(Arbeitsanweisungen)
**A)** Schreibe die Filmkritik ab dem Wortlaut „Eine raue, aber“ bis einschließlich „zugänglich machen will.“ erneut ab. Tausche dabei „Insel“ gegen „Halbinsel“ aus.
**B)** Erkläre anhand der Filmkritik, warum Irina von ihrem Bruder Paul getrennt wird.

(Vorliegender Text)
:::::

Website: https://kochfilms.de/de

Deutschland 2020
Regisseur: Nikias Chryssos
Drehbuch: Nikias Chryssos, Lars Henning Jung
Darsteller: Greta Bohacek, Claude Heinrich, Sam Louwyck, Daniel Sträßer, Daniel Fripan, Wolfgang Czeczor, Lena Lauzemis u. a.
Länge: 91 Minuten
Verleih: Koch Films, Vertrieb: Central
Kinostart: 25.11.2021

FILMKRITIK:

Eine raue, aber malerisch anmutende Insel irgendwo in der Ägäis. Wasser, Weite, in der Umgebung keine Spuren von Zivilisation. Das kleine Fleckchen Erde, auf das Chryssos die Zuschauer schon in den ersten Minuten entführt, wirkt wie der perfekte Rückzugsort vom Stress unserer lärmenden, schnelllebigen Welt. Bewohnt wird das kleine Eiland von einer religiösen Gruppe, die ehrfürchtig zu ihrem Anführer Fust (Sam Louwyck) aufschaut. Reinheit ist sein oberstes Gebot. Und in seinen Sermonen spricht der zumeist in blütenweiße Anzüge gekleidete Mann vom paradiesischen Elysion, das er seinen treu ergebenen Schäfchen zugänglich machen will.

Hinter dem schönen Schein, den Fust verstrahlt, verbirgt sich jedoch ein brutales Ausbeutungssystem. Während das Oberhaupt und seine engsten Vertrauten reichhaltig dinieren, sich intellektuell austauschen und ein Theaterstück über Fusts Qualitäten als Heilsbringer vorbereiten, müssen mehrere Kinder in einem Kellerkomplex unter unwürdigen Bedingungen eine besondere Seife herstellen, die man auf dem Festland regelmäßig feilbietet. Eben hier, im Dunkeln, hausen die Geschwister Irina (Greta Bohacek) und Paul (Claude Heinrich). Als Fust die Jugendliche ins Auge sticht, nimmt er sie kurzerhand in seinen inneren Zirkel auf und trennt sie damit von ihrem kleinen Bruder. Ein Ereignis, das nur wenig später für erste Erschütterungen sorgt.

:::::

(Quelldaten)
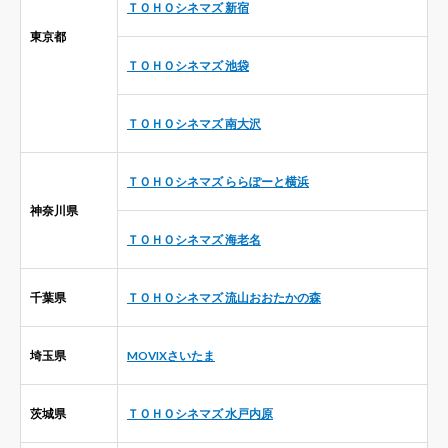
ＴＯＨＯシネマズ 新宿
東京都
ＴＯＨＯシネマズ 池袋
ＴＯＨＯシネマズ 南大沢
ＴＯＨＯシネマズ ららぽーと横浜
神奈川県
ＴＯＨＯシネマズ 海老名
千葉県
ＴＯＨＯシネマズ 流山おおたかの森
埼玉県
MOVIXさいたま
茨城県
ＴＯＨＯシネマズ 水戸内原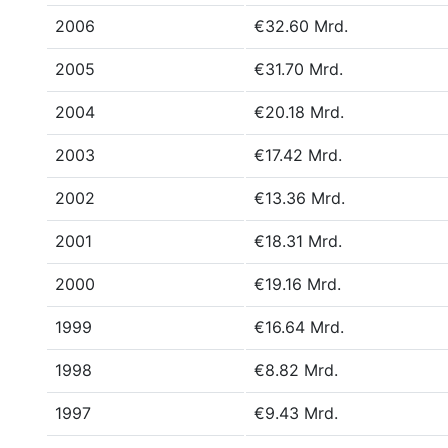
2006
€32.60 Mrd.
2005
€31.70 Mrd.
2004
€20.18 Mrd.
2003
€17.42 Mrd.
2002
€13.36 Mrd.
2001
€18.31 Mrd.
2000
€19.16 Mrd.
1999
€16.64 Mrd.
1998
€8.82 Mrd.
1997
€9.43 Mrd.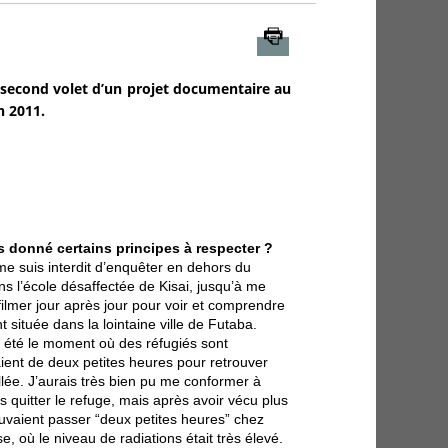
Imprimer
, second volet d’un projet documentaire au
n 2011.
s donné certains principes à respecter ?
me suis interdit d’enquêter en dehors du
s l’école désaffectée de Kisai, jusqu’à me
 filmer jour après jour pour voir et comprendre
t située dans la lointaine ville de Futaba.
a été le moment où des réfugiés sont
aient de deux petites heures pour retrouver
llée. J’aurais très bien pu me conformer à
 quitter le refuge, mais après avoir vécu plus
pouvaient passer “deux petites heures” chez
 où le niveau de radiations était très élevé.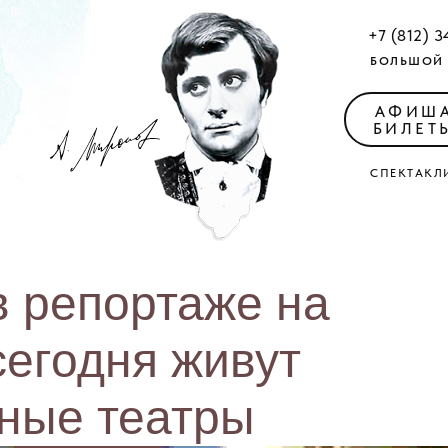
+7 (812) 3
БОЛЬШОЙ 
АФИШ
БИЛЕТ
СПЕКТАКЛ
 репортаже на
сегодня живут
нные театры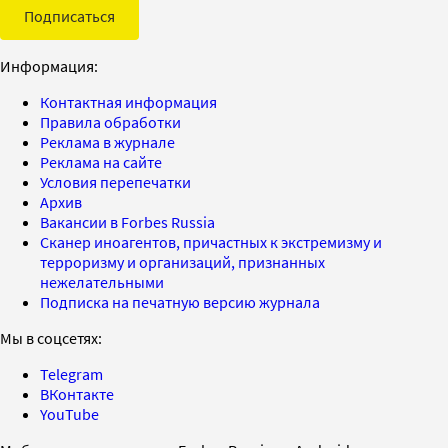
Подписаться
Информация:
Контактная информация
Правила обработки
Реклама в журнале
Реклама на сайте
Условия перепечатки
Архив
Вакансии в Forbes Russia
Сканер иноагентов, причастных к экстремизму и
терроризму и организаций, признанных
нежелательными
Подписка на печатную версию журнала
Мы в соцсетях:
Telegram
ВКонтакте
YouTube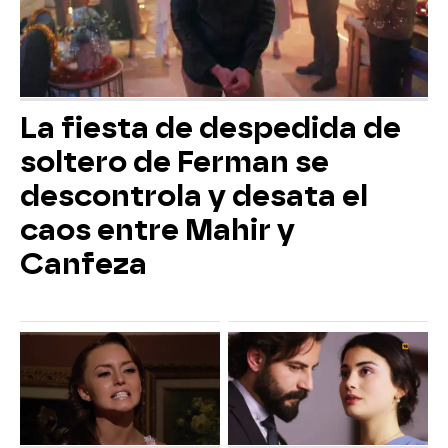
La fiesta de despedida de
soltero de Ferman se
descontrola y desata el
caos entre Mahir y
Canfeza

:::::

(Antworten je Aufgabe)
**A)**
Eine raue, aber malerisch anmutende Halbinsel irgendwo in der Ägäis. Wasser, Weite, in der Umgebung keine Spuren von Zivilisation. Das kleine Fleckchen Erde, auf das Chryssos die Zuschauer schon in den ersten Minuten entführt, wirkt wie der perfekte Rückzugsort vom Stress unserer lärmenden, schnelllebigen Welt. Bewohnt wird das kleine Eiland von einer religiösen Gruppe, die ehrfürchtig zu ihrem Anführer Fust (Sam Louwyck) aufschaut. Reinheit ist sein oberstes Gebot. Und in seinen Sermonen spricht der zumeist in blütenweiße Anzüge gekleidete Mann vom paradiesischen Elysion, das er seinen treu ergebenen Schäfchen zugänglich machen will.

**B)** Irina wird von Paul getrennt, weil Fust sie in seinen inneren Zirkel aufnimmt, als sie ihm ins Auge sticht. Paul bleibt dagegen im Kellerkomplex, in dem die Kinder Seife herstellen müssen.